At this point the Squire shop moved to selling the new long-haired fashions too and some people dropped the shop. Later came the Village Gate which was even worse. You could still find some nice things though but the styling of much of it was really off. There were a load of shops with this new look in them then and it was all really common. Everybody dressed the same in flares. My wedding photos of the time show my side all in conservative suits and my wife's side all in flares. That was the divide you would see then and the flared side won out for a while. It wasn't until the 1980s that a return to conservatism happened and the Ivy shop really had a second boom under its new name of John Simons in Covent Garden.

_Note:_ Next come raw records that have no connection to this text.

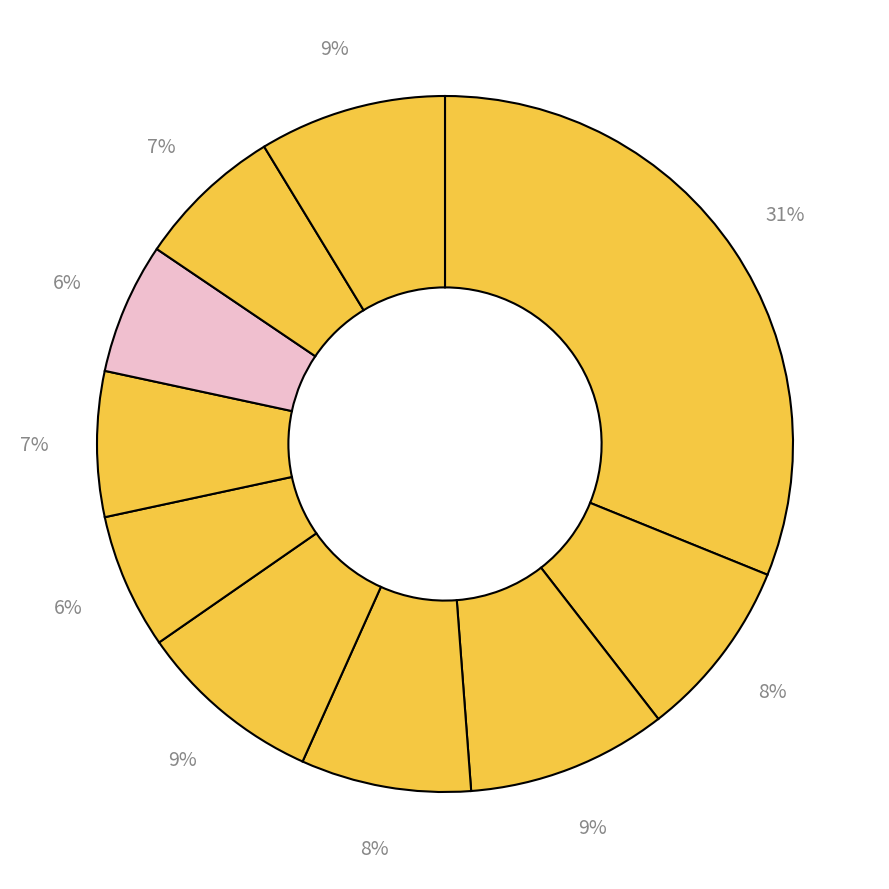

To the nearest percent, what is the average slice percentage?

10%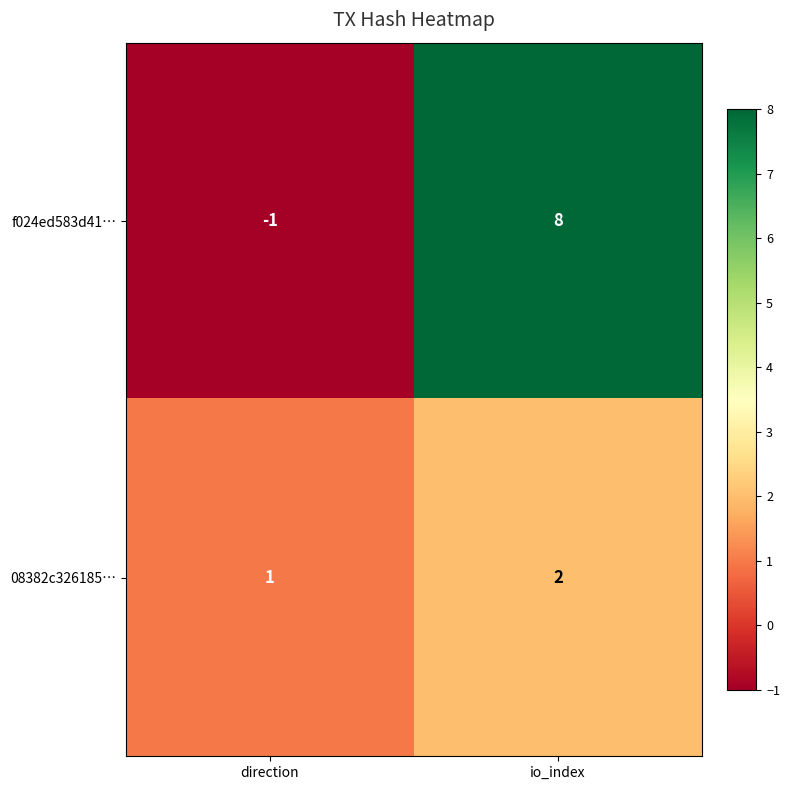

The value of 08382c326185… at io_index is 2. True or false?

True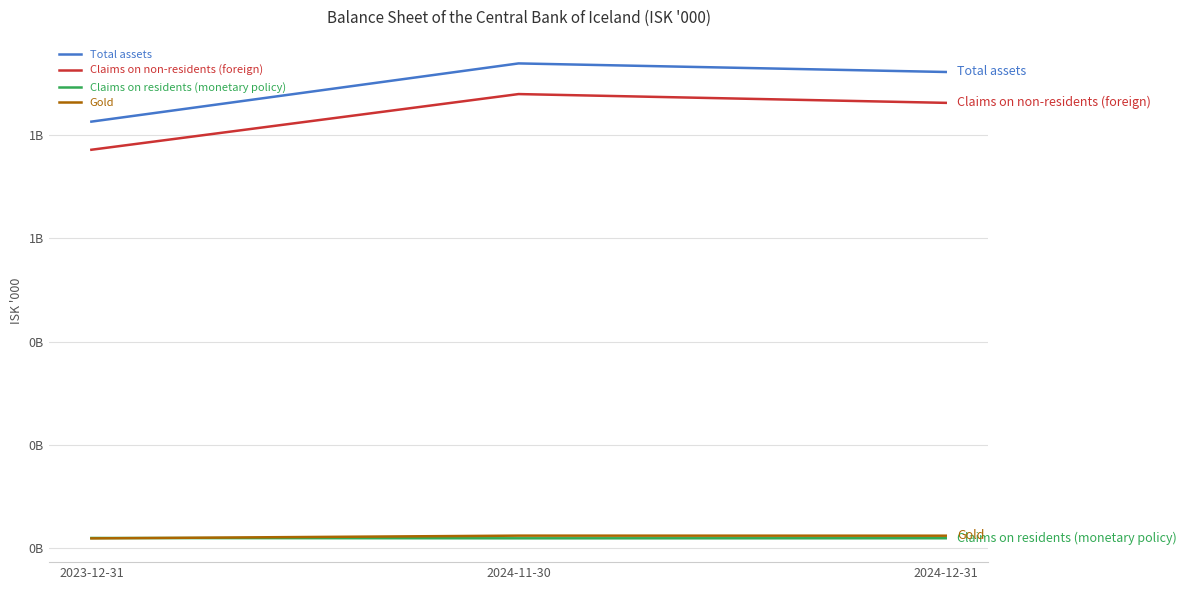

What position from the left is 2024-12-31?

3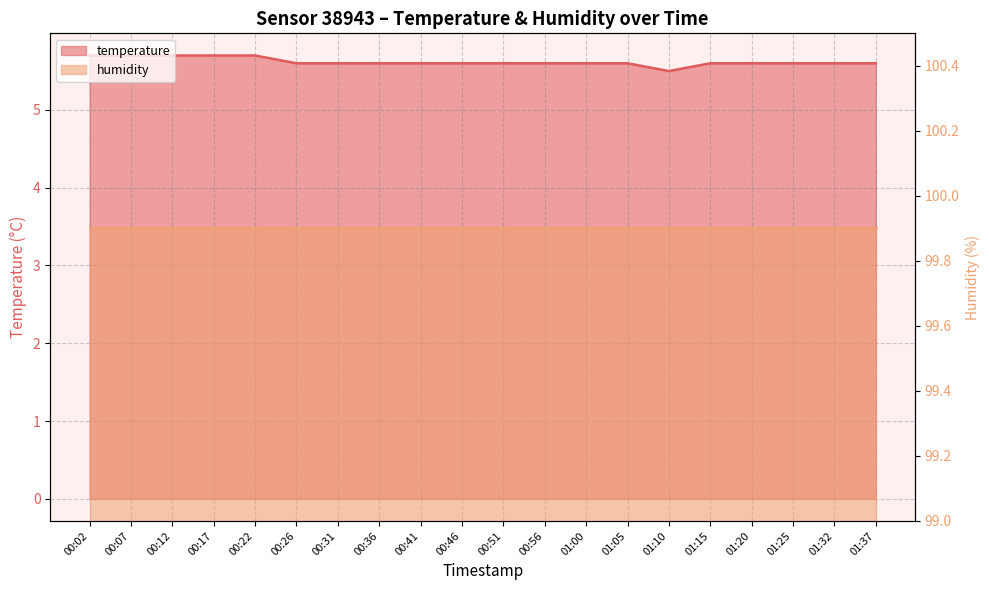

What is the difference between the maximum and minimum values?

0.2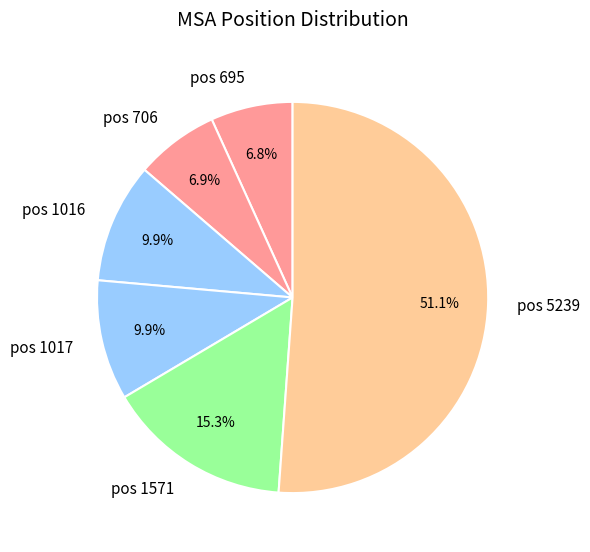

Count the number of slices in the pie.

6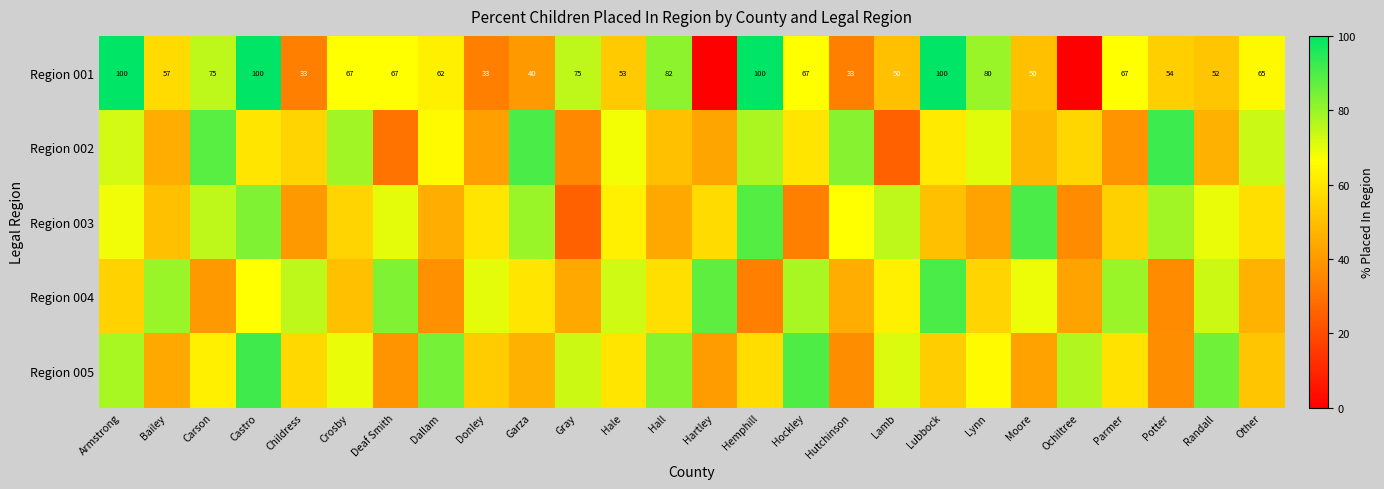

The value of Region 001 at Gray is 22.7. True or false?

False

The Covent Garden shop was then the place to go. I was working in London so it was then easier for me to get to than Richmond oddly enough. The quality of the goods there was second to none eclipsing even the Ivy shop at its peak in the pre-Skinhead 1960s. I also started to visit America at that time too.
Then for about 30 years until the new shop opened and Covent Garden closed the style was very constant. You could get all you wanted there. The same clothes were cheaper in America but not when you added on the air fare! Covent Garden was a one-stop Ivy shop.
Which almost brings us up to date with the new shop on Chiltern Street and a bit of a new direction for John Simons. Getting good Ivy clothes is harder than ever now with the decline in standards in America since about the mid 1990s. The second hand market (call it "vintage" and add on another tenner!) has grown as a result, something I never thought I'd wear but now do. The internet has made things easier too but the hard thing is to get the old quality these days.
And that is just about it for my story!